Nadie separe lo que Dios ha unido
por C. Fernández Rombi
13 ago 2017
Están cansados, el velatorio y la inhumación los tiene levantados desde la noche anterior.
Nelly conduce en silencio y con la atención concentrada. Su matrimonio acaba de cumplir las bodas de plata y sigue tan enamorada como al inicio. El viaje de Castelar hasta Quilmes no es ni corto ni sencillo. Son las once y treinta y regresa con su esposo, Ricardo, desde la Chacarita. Allí descansarán los restos mortales del tío Humberto.
“El hombre más bueno de la familia”, según el dicho generalizado entre su gente: tíos, hermanos, cuñados y concuñados, la abuela Olga y demás. Criterio que comparte.
El velatorio no tuvo la menor ayuda del clima. Noche de invierno con una tormenta fuera de lo común y viento arrasador. Los alrededores de la casa de sepelios estaban con diez centímetros de agua. Lo mismo durante el entierro.
“Pareciera que el tiempo se quiso sumar a la pérdida de un hombre de las calidades humanas del tío… como para que no lo olvidemos tan fácilmente”.
Han permanecido durante el viaje en silencio. Ella, manejando, con los sentidos en la ruta y su mente acechada por los viejos temas de la muerte.

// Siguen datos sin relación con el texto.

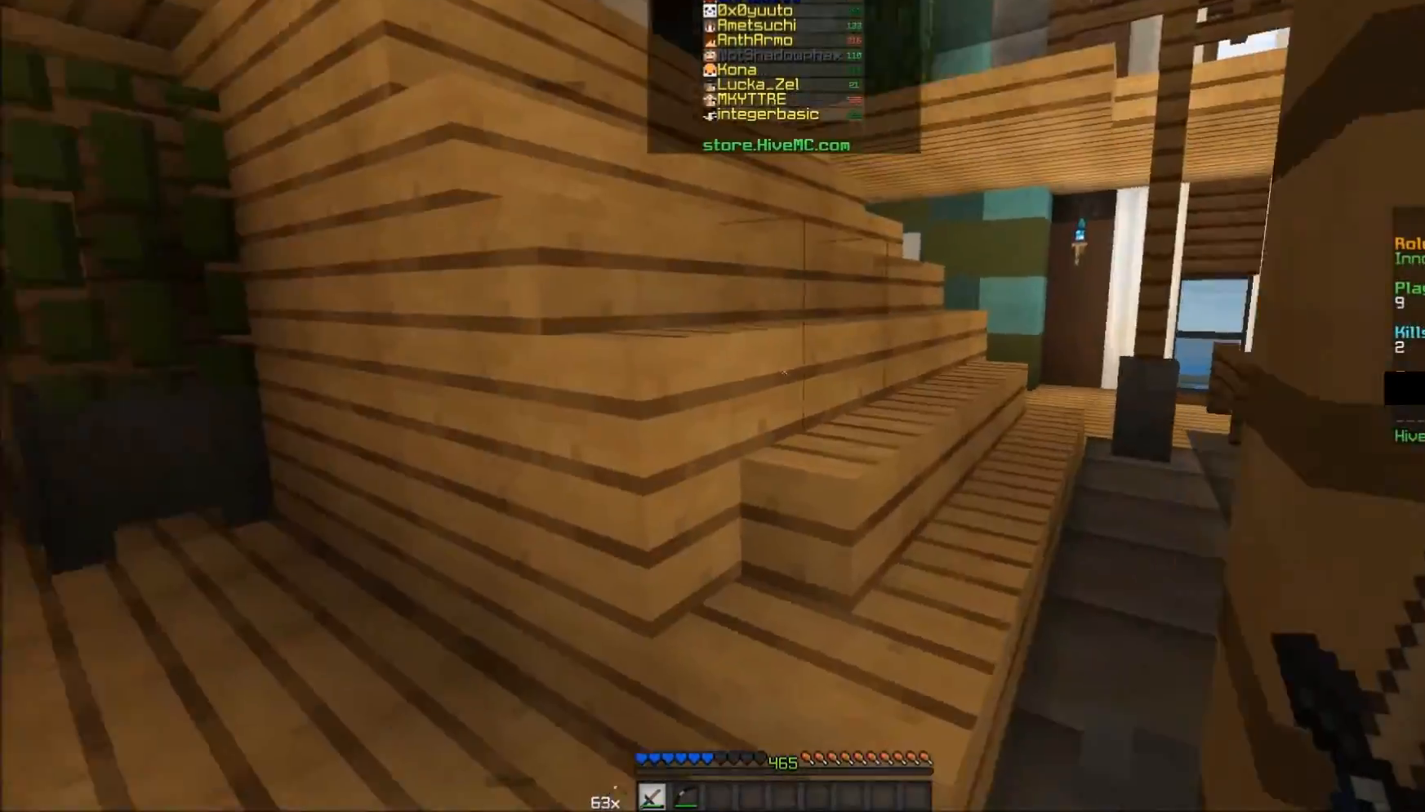
{"keys": ["w"], "mouse": [], "events": []}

Ricardo, a ratos pensativo, en otros adormecido; cada tanto la mira con expresión de cariño inalterable.
Ya están llegando cuando ella habla; su tono es fuerte y claro:
─¡Yo no quiero pasar por esto! ─Ricardo se espabila en el acto.
─¿…?
─Quiero decir que cuando me toque, no quiero ni velatorio ni inhumación. Avisar a los más cercanos y luego derecho al crematorio. Esto que acabamos de pasar, y hace años que lo pienso, no tiene sentido. No le sirve ni al muerto ni a los vivos. ¿Qué pensás Ricardo?
─Igual que vos… así que expresemos dónde queremos ir a descansar y no volvemos nunca sobre este tema… Sabés que el de la muerte no es tema de mi predilección ni agrado…

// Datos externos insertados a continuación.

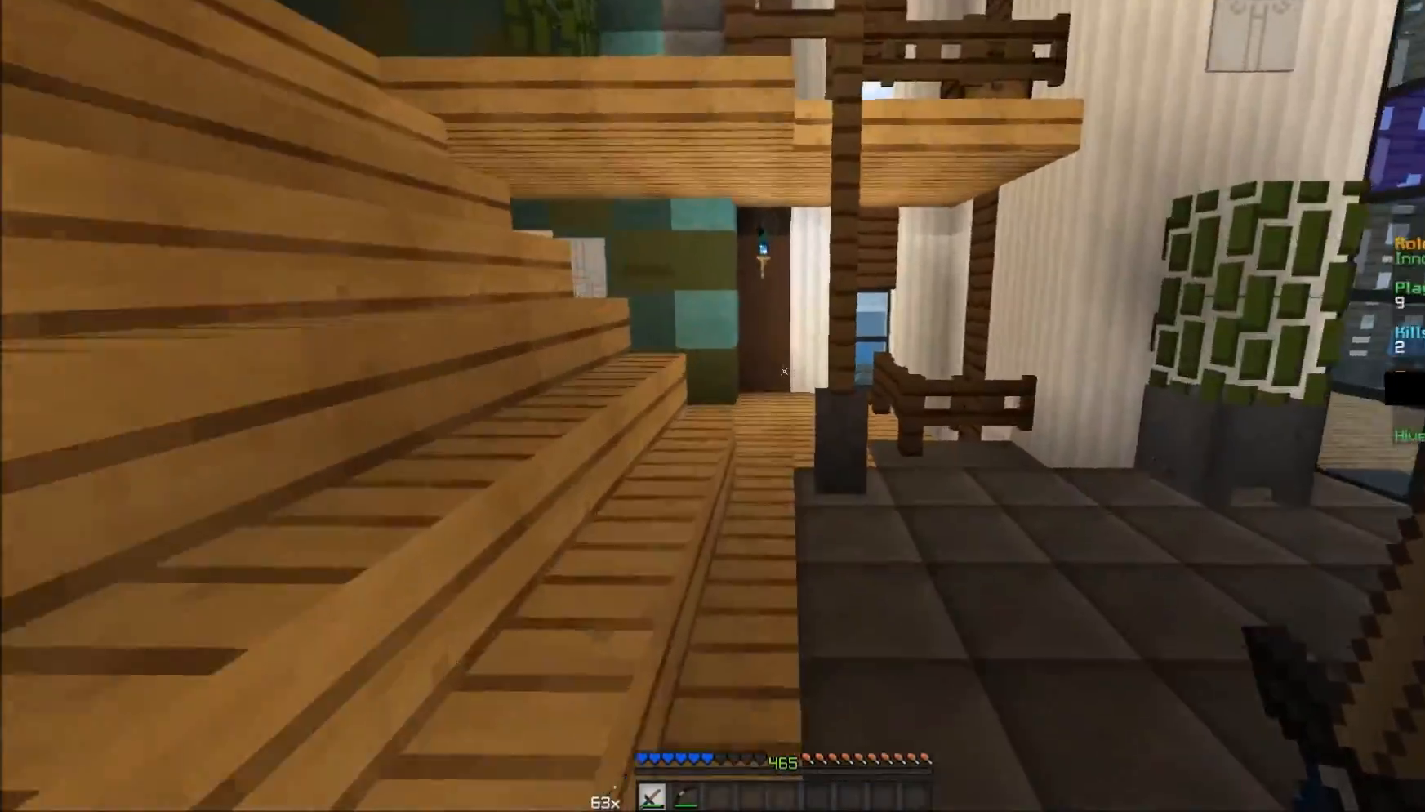
{"keys": ["w"], "mouse": [], "events": [[433, "mouse_left", "down"], [483, "mouse_left", "up"]]}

Nelly se toma apenas un momento para pensar y luego contesta, sin vacilar:
─Mar del Plata… en el mar. Allí vivimos nuestra hermosa luna de miel y un montón de momentos agradables, llenos de luz… ¡inolvidables!
─Igual yo, Nelly. Más precisamente desde el espigón donde fui tan feliz con mi caña y mi mate… ¡Listo el pollo y la gallina! No se hable más.
El tiempo, inmisericorde, transcurre. Sólo los muertos desprecian el paso del tiempo.
Once años después, llega el momento de la partida de Ricardo, aún un hombre joven.
“Por suerte no sufrió. No lo merecía, se acostó una noche y ya no despertó”.
Al anochecer, los deudos van llegando al domicilio. Ricardo yace en el lecho matrimonial, su expresión es de paz. Cada uno lo saluda a su modo unos minutos y luego se van reuniendo en el living donde la mateada será compañera e invita a contar viejas anécdotas. Archiconocidas por todos, con Ricardo como protagonista. En algún momento Nelly o su hija Paula, dejan escapar un sollozo. Pero rápidamente vuelven a la calma. “Está todo bien”.
A las doce se marcha el último, algunos estarán presentes por la mañana en el acto de la cremación. Ya a solas, Nelly reza de a ratos, llora en otros y en los restantes recuerda a su esposo y su vida en común. Luego se recostará en el diván.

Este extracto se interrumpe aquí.